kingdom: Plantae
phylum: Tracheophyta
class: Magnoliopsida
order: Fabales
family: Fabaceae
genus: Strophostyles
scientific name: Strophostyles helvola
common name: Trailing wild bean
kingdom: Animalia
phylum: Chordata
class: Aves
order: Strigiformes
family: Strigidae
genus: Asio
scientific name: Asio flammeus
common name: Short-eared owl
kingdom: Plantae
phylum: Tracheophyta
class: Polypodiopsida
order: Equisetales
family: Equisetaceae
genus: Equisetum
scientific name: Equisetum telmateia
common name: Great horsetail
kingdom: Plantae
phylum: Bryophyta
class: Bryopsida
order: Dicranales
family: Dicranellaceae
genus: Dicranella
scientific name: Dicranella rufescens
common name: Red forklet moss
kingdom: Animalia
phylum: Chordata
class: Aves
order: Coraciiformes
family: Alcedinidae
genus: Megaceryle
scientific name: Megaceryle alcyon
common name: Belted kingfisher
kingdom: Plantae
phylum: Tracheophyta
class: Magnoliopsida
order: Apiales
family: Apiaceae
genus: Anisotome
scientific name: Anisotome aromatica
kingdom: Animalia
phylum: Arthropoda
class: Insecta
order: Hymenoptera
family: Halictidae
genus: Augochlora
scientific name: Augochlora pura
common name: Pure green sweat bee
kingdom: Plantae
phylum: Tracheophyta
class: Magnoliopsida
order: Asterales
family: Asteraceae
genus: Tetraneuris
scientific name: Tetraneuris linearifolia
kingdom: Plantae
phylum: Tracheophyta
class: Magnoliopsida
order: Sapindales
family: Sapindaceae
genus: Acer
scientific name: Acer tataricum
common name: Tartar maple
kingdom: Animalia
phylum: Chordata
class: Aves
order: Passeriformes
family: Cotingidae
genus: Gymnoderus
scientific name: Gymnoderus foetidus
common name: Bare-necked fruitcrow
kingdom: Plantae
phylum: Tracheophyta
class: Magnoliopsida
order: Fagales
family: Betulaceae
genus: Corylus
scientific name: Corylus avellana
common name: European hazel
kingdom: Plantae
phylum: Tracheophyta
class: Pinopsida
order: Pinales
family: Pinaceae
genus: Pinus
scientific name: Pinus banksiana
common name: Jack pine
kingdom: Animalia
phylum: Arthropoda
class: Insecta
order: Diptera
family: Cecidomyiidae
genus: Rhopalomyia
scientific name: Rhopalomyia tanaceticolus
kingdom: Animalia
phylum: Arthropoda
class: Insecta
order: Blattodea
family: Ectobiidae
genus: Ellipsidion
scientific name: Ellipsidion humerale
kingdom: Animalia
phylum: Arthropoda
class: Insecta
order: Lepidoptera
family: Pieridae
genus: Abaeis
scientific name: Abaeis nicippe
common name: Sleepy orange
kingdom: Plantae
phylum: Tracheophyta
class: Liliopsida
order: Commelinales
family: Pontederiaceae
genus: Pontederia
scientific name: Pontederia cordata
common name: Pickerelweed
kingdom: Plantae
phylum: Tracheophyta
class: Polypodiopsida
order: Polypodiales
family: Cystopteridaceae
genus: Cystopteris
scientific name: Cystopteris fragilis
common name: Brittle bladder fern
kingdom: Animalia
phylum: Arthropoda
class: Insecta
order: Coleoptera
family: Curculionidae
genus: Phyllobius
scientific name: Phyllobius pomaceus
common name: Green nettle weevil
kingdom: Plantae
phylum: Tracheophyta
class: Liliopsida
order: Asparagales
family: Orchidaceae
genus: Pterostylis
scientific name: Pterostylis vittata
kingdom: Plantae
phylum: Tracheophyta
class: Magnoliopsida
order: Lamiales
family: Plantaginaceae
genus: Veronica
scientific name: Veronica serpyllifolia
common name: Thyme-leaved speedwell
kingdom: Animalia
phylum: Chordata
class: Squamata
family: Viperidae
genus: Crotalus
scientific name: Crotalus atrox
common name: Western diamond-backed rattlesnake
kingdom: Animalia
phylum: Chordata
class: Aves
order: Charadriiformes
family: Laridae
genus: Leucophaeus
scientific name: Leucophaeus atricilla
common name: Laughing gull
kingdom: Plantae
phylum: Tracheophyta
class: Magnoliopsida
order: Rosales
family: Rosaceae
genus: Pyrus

=-=-=

• TREŚĆ POLECENIA
Proszę wypisać z powyższego listingu wszystkie wiersze, od pierwszego do ostatniego, bez wprowadzania jakichkolwiek zmian.

• ODPOWIEDŹ
kingdom: Plantae
phylum: Tracheophyta
class: Magnoliopsida
order: Fabales
family: Fabaceae
genus: Strophostyles
scientific name: Strophostyles helvola
common name: Trailing wild bean
kingdom: Animalia
phylum: Chordata
class: Aves
order: Strigiformes
family: Strigidae
genus: Asio
scientific name: Asio flammeus
common name: Short-eared owl
kingdom: Plantae
phylum: Tracheophyta
class: Polypodiopsida
order: Equisetales
family: Equisetaceae
genus: Equisetum
scientific name: Equisetum telmateia
common name: Great horsetail
kingdom: Plantae
phylum: Bryophyta
class: Bryopsida
order: Dicranales
family: Dicranellaceae
genus: Dicranella
scientific name: Dicranella rufescens
common name: Red forklet moss
kingdom: Animalia
phylum: Chordata
class: Aves
order: Coraciiformes
family: Alcedinidae
genus: Megaceryle
scientific name: Megaceryle alcyon
common name: Belted kingfisher
kingdom: Plantae
phylum: Tracheophyta
class: Magnoliopsida
order: Apiales
family: Apiaceae
genus: Anisotome
scientific name: Anisotome aromatica
kingdom: Animalia
phylum: Arthropoda
class: Insecta
order: Hymenoptera
family: Halictidae
genus: Augochlora
scientific name: Augochlora pura
common name: Pure green sweat bee
kingdom: Plantae
phylum: Tracheophyta
class: Magnoliopsida
order: Asterales
family: Asteraceae
genus: Tetraneuris
scientific name: Tetraneuris linearifolia
kingdom: Plantae
phylum: Tracheophyta
class: Magnoliopsida
order: Sapindales
family: Sapindaceae
genus: Acer
scientific name: Acer tataricum
common name: Tartar maple
kingdom: Animalia
phylum: Chordata
class: Aves
order: Passeriformes
family: Cotingidae
genus: Gymnoderus
scientific name: Gymnoderus foetidus
common name: Bare-necked fruitcrow
kingdom: Plantae
phylum: Tracheophyta
class: Magnoliopsida
order: Fagales
family: Betulaceae
genus: Corylus
scientific name: Corylus avellana
common name: European hazel
kingdom: Plantae
phylum: Tracheophyta
class: Pinopsida
order: Pinales
family: Pinaceae
genus: Pinus
scientific name: Pinus banksiana
common name: Jack pine
kingdom: Animalia
phylum: Arthropoda
class: Insecta
order: Diptera
family: Cecidomyiidae
genus: Rhopalomyia
scientific name: Rhopalomyia tanaceticolus
kingdom: Animalia
phylum: Arthropoda
class: Insecta
order: Blattodea
family: Ectobiidae
genus: Ellipsidion
scientific name: Ellipsidion humerale
kingdom: Animalia
phylum: Arthropoda
class: Insecta
order: Lepidoptera
family: Pieridae
genus: Abaeis
scientific name: Abaeis nicippe
common name: Sleepy orange
kingdom: Plantae
phylum: Tracheophyta
class: Liliopsida
order: Commelinales
family: Pontederiaceae
genus: Pontederia
scientific name: Pontederia cordata
common name: Pickerelweed
kingdom: Plantae
phylum: Tracheophyta
class: Polypodiopsida
order: Polypodiales
family: Cystopteridaceae
genus: Cystopteris
scientific name: Cystopteris fragilis
common name: Brittle bladder fern
kingdom: Animalia
phylum: Arthropoda
class: Insecta
order: Coleoptera
family: Curculionidae
genus: Phyllobius
scientific name: Phyllobius pomaceus
common name: Green nettle weevil
kingdom: Plantae
phylum: Tracheophyta
class: Liliopsida
order: Asparagales
family: Orchidaceae
genus: Pterostylis
scientific name: Pterostylis vittata
kingdom: Plantae
phylum: Tracheophyta
class: Magnoliopsida
order: Lamiales
family: Plantaginaceae
genus: Veronica
scientific name: Veronica serpyllifolia
common name: Thyme-leaved speedwell
kingdom: Animalia
phylum: Chordata
class: Squamata
family: Viperidae
genus: Crotalus
scientific name: Crotalus atrox
common name: Western diamond-backed rattlesnake
kingdom: Animalia
phylum: Chordata
class: Aves
order: Charadriiformes
family: Laridae
genus: Leucophaeus
scientific name: Leucophaeus atricilla
common name: Laughing gull
kingdom: Plantae
phylum: Tracheophyta
class: Magnoliopsida
order: Rosales
family: Rosaceae
genus: Pyrus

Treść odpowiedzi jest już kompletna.